Economic and Military Causes of Revolt of 1857
Before the arrival of British, Indian village economy was self sufficient and farmers were happy in traditional way of cultivation.
But British changed the entire structure of our economy and introduced the concept of revenue and zamindari which ruined the Indian farmers.
British were interfering in India’s politics, society, religion and now in the economy as well and this became a major cause of revolt of 1857.
Let us study about the economic causes of revolt of 1857
When British introduced land revenue systems the peasants were exploited by moneylenders and zamindars.
The rent was so high that peasants were not able to pay and they had to take loan from moneylenders.

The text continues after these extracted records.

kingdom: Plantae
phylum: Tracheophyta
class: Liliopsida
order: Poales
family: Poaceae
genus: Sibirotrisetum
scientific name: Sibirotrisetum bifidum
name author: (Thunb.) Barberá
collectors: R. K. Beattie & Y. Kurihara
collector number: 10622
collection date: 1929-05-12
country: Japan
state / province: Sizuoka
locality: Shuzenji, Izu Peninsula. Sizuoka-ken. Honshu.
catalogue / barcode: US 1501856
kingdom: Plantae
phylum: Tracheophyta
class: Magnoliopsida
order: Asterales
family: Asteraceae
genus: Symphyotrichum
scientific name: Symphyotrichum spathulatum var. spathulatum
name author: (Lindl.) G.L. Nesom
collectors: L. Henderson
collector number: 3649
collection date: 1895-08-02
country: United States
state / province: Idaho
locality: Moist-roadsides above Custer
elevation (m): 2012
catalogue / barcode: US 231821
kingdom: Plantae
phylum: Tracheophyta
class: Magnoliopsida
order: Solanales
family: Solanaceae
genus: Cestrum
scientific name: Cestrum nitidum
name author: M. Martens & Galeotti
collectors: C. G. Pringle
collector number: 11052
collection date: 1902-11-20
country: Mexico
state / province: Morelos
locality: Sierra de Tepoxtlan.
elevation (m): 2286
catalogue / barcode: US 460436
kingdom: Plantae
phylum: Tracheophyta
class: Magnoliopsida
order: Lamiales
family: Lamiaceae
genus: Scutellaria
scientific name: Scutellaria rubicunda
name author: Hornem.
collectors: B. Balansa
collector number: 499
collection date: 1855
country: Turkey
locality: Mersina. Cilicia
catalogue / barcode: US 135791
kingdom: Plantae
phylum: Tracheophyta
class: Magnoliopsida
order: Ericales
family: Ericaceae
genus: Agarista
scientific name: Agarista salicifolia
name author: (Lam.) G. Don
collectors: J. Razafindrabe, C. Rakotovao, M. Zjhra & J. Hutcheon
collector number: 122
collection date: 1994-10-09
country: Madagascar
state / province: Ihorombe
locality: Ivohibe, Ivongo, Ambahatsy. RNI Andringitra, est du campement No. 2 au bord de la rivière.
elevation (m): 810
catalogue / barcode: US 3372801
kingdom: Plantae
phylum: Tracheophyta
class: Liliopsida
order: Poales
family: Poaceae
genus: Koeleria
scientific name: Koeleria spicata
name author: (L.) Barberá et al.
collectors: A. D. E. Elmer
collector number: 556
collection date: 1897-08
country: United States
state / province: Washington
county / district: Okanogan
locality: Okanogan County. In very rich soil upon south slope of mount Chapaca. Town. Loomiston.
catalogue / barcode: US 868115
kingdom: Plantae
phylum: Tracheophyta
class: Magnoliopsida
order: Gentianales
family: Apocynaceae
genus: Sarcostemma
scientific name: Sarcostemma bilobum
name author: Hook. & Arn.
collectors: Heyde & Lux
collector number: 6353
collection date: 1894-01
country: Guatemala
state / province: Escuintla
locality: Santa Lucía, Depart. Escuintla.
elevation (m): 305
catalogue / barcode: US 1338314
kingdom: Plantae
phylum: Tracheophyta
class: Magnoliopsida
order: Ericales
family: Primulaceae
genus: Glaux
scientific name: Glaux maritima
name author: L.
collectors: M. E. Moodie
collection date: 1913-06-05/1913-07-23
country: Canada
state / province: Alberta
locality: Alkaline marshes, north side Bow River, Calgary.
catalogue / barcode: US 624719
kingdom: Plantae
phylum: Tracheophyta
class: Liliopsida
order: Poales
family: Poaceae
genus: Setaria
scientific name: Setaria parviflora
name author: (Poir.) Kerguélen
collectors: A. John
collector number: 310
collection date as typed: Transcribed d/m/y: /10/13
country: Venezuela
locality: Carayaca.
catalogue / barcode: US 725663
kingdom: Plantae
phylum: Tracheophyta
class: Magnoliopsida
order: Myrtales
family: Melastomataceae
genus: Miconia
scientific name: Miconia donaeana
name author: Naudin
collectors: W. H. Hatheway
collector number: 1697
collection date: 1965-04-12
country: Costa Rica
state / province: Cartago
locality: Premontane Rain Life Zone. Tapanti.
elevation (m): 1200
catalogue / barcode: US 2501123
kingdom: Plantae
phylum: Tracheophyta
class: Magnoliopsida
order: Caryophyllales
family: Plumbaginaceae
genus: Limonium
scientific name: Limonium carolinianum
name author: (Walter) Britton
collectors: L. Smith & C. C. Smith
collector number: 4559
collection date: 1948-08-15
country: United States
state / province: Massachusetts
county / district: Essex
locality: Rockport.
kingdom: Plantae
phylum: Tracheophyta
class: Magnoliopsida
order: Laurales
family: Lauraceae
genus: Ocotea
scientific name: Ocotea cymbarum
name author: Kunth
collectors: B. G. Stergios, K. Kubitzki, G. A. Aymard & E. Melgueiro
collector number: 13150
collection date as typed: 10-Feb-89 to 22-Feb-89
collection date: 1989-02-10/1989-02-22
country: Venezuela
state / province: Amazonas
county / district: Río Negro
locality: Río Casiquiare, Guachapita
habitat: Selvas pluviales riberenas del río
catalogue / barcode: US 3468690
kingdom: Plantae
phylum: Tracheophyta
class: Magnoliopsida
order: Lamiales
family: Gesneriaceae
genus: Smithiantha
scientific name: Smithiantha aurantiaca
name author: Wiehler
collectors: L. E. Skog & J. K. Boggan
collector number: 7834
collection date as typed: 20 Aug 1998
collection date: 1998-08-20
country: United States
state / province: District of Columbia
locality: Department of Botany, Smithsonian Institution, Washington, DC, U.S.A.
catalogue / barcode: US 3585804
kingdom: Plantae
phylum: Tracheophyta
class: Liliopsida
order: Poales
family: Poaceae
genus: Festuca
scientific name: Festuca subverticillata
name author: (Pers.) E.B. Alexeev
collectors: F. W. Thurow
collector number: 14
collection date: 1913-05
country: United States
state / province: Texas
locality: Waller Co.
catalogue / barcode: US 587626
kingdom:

When they were not able to repay the loans or the rent on time they were beaten up and exploited by zamindar and moneylender.
Not only peasants but local artists like poets, painters and artisans also lost their jobs.
This is because whenever British annexed any Indian kingdom they remove all these artists from the king’s court.
Indian weavers also suffered because British machine made goods flooded the Indian markets and Indian weaving and handicraft industry ruined.
Not only on economic front but on military grounds also, British policies were very discriminating and Indian sepoys had to suffer a lot.
Let us study about the military causes of revolt of 1857
Indian sepoys were paid much less salary and promotion as compared to the British soldier.
The company passed General Service Enlistment Act in 1856 which made it compulsory for sepoys to serve in other countries.
In Hinduism it was not allowed to cross sea so Hindu sepoys felt that British are trying to change their religion.
Indian sepoys could not rise above the post of subedar and they were not given extra allowance for serving in other countries.
Let us revise
The zamindars and peasants were forced to pay high taxes which they resented which led to them not being able to pay off loans and losing their lands
Local weavers, artists, poets and handicraft artisans lost their jobs and there was large scale unemployment.
Indian sepoys were also suffering due to British policies. They were not given higher salaries and promotion.
They had to serve other countries and were not allowed to wear caste marks like tilak, turban and keeping beards.